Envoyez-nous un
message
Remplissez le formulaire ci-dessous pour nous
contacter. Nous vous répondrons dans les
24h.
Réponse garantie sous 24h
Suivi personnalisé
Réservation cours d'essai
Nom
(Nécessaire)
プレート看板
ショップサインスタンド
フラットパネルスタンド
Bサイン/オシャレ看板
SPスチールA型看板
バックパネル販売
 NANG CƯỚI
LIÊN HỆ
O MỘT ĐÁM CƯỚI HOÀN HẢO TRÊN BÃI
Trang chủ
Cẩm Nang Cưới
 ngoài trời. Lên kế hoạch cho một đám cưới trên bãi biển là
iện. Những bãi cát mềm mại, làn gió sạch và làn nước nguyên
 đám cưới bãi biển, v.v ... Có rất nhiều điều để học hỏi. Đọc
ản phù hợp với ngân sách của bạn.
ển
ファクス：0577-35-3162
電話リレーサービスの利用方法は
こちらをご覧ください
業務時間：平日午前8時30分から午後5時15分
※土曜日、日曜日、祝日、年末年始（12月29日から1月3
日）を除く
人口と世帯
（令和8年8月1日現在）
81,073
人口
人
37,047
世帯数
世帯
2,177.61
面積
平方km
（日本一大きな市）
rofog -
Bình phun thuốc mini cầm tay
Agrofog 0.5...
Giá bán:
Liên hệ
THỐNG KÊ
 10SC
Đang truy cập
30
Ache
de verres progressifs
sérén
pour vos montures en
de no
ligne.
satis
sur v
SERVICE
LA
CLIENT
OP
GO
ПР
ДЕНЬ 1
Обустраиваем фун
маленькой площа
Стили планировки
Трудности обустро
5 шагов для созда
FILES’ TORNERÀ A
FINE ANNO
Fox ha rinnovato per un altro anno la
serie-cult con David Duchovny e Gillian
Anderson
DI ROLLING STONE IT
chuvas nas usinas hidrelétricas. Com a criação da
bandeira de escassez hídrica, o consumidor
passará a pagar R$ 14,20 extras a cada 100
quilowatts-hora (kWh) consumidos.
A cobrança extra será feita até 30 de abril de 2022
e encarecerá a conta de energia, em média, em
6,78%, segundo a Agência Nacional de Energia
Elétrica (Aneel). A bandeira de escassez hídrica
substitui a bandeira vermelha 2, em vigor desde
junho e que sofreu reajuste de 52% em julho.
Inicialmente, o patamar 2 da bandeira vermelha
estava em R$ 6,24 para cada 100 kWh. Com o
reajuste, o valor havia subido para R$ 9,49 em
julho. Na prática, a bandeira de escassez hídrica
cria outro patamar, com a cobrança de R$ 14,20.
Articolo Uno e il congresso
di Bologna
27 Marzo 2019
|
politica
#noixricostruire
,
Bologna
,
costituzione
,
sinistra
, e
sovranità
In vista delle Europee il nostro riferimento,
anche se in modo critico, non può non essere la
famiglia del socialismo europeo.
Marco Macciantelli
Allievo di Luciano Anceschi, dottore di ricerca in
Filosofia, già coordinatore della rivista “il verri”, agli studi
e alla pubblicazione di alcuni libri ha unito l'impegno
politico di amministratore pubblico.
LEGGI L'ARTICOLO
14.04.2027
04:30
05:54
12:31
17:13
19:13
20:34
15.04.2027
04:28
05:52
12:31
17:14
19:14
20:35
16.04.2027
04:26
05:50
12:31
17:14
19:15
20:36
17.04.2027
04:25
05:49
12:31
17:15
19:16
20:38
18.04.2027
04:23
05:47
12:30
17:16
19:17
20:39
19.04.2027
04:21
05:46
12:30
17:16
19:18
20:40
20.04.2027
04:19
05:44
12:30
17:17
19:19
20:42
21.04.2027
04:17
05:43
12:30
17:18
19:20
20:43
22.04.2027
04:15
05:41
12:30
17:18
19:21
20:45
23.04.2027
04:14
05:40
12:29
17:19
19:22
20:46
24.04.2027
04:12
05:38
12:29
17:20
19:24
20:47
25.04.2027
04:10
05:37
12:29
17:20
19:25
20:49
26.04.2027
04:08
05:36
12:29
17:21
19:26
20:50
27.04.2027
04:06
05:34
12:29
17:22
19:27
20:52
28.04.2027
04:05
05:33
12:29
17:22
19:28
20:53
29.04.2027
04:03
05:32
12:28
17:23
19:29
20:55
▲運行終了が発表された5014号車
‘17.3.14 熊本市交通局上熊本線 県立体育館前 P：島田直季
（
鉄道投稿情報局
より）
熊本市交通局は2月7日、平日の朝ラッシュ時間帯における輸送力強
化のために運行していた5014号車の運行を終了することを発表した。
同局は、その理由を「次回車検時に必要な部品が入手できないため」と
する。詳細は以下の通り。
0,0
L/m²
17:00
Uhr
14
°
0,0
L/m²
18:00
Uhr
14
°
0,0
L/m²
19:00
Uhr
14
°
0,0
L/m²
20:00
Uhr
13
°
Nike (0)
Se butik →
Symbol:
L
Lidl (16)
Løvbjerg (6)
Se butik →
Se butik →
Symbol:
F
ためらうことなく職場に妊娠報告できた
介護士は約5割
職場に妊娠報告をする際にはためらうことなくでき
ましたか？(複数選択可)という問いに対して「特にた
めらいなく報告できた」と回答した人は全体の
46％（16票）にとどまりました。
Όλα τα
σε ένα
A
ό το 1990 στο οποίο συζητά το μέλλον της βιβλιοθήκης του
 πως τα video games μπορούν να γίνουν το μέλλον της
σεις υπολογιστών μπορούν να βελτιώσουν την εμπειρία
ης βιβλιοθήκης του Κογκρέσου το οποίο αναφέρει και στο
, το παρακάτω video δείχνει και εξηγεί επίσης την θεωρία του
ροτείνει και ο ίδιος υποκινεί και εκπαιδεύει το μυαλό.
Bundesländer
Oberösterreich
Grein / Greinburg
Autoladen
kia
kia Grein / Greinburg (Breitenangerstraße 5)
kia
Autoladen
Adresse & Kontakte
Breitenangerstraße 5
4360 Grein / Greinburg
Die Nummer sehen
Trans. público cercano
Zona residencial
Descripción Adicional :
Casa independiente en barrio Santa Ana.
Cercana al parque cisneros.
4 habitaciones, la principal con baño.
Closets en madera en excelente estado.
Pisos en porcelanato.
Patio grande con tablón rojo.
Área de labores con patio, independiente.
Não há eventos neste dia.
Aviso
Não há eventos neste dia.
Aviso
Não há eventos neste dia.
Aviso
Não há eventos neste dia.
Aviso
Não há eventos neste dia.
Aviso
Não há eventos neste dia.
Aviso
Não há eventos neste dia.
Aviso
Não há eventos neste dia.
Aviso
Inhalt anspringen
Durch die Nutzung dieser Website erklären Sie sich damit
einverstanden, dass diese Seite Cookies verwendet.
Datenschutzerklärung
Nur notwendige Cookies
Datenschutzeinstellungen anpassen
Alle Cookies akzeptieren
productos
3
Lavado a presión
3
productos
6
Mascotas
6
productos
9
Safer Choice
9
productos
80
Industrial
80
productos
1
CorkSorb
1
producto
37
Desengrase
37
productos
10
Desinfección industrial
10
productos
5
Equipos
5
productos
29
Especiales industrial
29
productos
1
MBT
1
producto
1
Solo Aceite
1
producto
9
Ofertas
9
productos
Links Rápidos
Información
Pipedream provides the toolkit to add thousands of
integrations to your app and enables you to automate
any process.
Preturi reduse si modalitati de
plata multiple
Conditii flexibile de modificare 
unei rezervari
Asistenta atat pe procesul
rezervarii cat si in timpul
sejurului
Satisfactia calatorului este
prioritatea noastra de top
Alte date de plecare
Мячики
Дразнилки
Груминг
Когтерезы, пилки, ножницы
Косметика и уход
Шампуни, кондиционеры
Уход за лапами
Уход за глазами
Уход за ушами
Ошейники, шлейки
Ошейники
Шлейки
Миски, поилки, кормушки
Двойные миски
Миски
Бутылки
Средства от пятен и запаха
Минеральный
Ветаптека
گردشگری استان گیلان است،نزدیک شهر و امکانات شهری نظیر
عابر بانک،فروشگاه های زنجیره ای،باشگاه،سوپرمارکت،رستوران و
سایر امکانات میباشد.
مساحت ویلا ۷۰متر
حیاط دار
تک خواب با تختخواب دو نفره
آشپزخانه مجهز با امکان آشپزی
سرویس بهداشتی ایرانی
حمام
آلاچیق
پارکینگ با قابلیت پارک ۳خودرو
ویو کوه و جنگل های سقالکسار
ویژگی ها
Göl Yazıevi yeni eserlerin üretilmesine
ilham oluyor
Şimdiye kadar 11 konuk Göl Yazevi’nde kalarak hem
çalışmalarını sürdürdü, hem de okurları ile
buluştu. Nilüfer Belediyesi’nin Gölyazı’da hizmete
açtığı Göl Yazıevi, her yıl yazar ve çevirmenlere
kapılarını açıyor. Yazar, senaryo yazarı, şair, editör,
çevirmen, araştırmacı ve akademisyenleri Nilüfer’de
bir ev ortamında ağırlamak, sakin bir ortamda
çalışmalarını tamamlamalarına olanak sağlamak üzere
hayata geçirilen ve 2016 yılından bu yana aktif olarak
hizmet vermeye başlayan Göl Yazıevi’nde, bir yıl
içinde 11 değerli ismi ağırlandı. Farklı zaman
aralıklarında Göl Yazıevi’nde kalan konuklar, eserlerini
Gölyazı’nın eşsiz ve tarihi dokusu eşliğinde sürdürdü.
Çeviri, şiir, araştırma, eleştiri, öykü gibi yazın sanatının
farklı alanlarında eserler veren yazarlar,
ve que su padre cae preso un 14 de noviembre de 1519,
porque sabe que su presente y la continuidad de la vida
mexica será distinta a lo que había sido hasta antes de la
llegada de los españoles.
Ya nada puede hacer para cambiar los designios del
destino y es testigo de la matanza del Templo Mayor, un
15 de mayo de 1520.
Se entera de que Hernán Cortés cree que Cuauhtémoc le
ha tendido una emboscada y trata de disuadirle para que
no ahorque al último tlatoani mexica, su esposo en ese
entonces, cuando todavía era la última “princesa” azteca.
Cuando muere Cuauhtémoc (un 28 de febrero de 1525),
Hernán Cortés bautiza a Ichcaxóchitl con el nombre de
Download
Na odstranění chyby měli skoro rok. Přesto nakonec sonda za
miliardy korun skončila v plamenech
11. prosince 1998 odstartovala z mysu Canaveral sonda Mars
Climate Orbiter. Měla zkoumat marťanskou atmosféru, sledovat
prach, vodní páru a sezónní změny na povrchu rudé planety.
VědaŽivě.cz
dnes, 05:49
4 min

====================

THE TASK –
The word "Yazıevi" appears in some lines of the data. Copy every one of those lines.

EXERCISE RESPONSE –
Göl Yazıevi yeni eserlerin üretilmesine
açtığı Göl Yazıevi, her yıl yazar ve çevirmenlere
hizmet vermeye başlayan Göl Yazıevi’nde, bir yıl
aralıklarında Göl Yazıevi’nde kalan konuklar, eserlerini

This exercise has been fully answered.